Zudem wird die Bundesregierung mit dem gemeinsamen Beschluss darum gebeten, sich im Gesetzgebungsverfahren der Europäischen Union (EU) dafür einzusetzen, dass die bereits von der EU-Kommission angekündigte Verlängerung der Fristen bei der IVDR schnellstmöglich umgesetzt wird. Denn die Unternehmen benötigen rechtliche Sicherheit für die Planung ihrer Produktion, Verpackung und Kennzeichnung für die Produkte, die im kommenden Jahr im Markt sein sollen und in der Versorgung dringend benötigt werden.
Auch bezüglich der bereits in Kraft getretenen MDR gibt es noch dringenden Handlungsbedarf, um weitere Produktportfoliobereinigungen, Geschäftsaufgaben und Versorgungsengpässe für Medizinprodukte abzuwenden. Das Land Baden-Württemberg hat der Europäischen Kommission hierfür Handlungsempfehlungen vorgelegt, die beschreiben, wie unter Berücksichtigung der bestehenden rechtlichen Formulierungen der MDR insbesondere für Nischen- und Bestandsprodukte bereits jetzt in den Kliniken eingetretene und in zunehmendem Maße drohende Versorgungsengpässe bei Medizinprodukten vermieden werden könnten. Auch könnte so eine weitere Abwanderung von Innovationen und eine weitere Schwächung des Wirtschaftsstandortes Deutschland im Bereich der Medizintechnik vermieden werden.
MDR und IVDR
Mit Inkrafttreten der MDR und IVDR sollen Medizinprodukte für die Anwenderinnen und Anwender sicherer werden. Für viele Unternehmen bedeuten die neuen Regularien jedoch eine große Herausforderung und einen hohen Aufwand, der vor allem von kleinen und mittleren Unternehmen kaum zu leisten ist – sie befürchten Geschäftsaufgaben, Verlust der internationalen Wettbewerbsfähigkeit und Innovationshemmnisse.

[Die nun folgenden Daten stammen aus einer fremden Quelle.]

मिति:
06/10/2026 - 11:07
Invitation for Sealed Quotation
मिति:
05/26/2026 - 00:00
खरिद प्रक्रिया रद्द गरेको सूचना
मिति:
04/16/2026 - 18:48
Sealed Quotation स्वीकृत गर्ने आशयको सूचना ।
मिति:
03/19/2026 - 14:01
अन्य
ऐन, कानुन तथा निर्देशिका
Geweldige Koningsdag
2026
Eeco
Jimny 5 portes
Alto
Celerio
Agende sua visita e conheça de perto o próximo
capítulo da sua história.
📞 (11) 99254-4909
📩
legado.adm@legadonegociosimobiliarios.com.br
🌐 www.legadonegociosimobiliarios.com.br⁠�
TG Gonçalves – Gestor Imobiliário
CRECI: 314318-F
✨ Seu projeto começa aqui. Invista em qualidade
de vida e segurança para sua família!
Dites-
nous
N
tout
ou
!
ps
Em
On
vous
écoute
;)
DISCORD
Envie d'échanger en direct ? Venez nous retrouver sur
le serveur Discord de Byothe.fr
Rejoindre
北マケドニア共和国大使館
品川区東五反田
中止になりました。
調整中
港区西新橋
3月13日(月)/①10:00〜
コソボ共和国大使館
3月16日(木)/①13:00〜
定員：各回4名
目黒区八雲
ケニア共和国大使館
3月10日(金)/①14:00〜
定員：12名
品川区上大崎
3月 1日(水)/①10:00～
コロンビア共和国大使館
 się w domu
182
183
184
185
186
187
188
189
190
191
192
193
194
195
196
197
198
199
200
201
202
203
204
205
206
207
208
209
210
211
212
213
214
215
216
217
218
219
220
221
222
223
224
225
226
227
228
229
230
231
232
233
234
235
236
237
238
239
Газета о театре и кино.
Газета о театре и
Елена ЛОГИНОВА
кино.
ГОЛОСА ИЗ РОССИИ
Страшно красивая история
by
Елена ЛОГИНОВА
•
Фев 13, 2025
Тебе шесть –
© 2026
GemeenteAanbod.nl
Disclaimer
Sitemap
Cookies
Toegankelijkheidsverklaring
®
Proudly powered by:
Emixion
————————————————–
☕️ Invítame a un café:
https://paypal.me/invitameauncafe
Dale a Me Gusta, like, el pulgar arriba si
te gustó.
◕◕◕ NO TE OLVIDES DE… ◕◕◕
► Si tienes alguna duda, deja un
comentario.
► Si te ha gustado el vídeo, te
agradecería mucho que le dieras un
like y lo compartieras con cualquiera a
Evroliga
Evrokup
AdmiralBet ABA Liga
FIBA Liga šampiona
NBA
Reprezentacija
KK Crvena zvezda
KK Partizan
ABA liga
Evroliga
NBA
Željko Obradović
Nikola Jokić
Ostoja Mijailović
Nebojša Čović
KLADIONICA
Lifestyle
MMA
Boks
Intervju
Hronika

Mit dem verpflichtenden Inkrafttreten der EU-Regulierungen muss künftig auch für bereits zugelassene Medizintechnik- und Diagnostika-Produkte eine neue Zertifizierung beantragt werden. Doch eine ausreichende Anzahl der dafür notwendigen Zulassungsstellen, sogenannte „Benannte Stellen“, fehlt. Vielen wichtigen Produkten – sowohl Bestandsprodukten als auch neuen Produkten, darunter beispielsweise Corona-Tests – drohen damit große Hürden bei der Zertifizierung.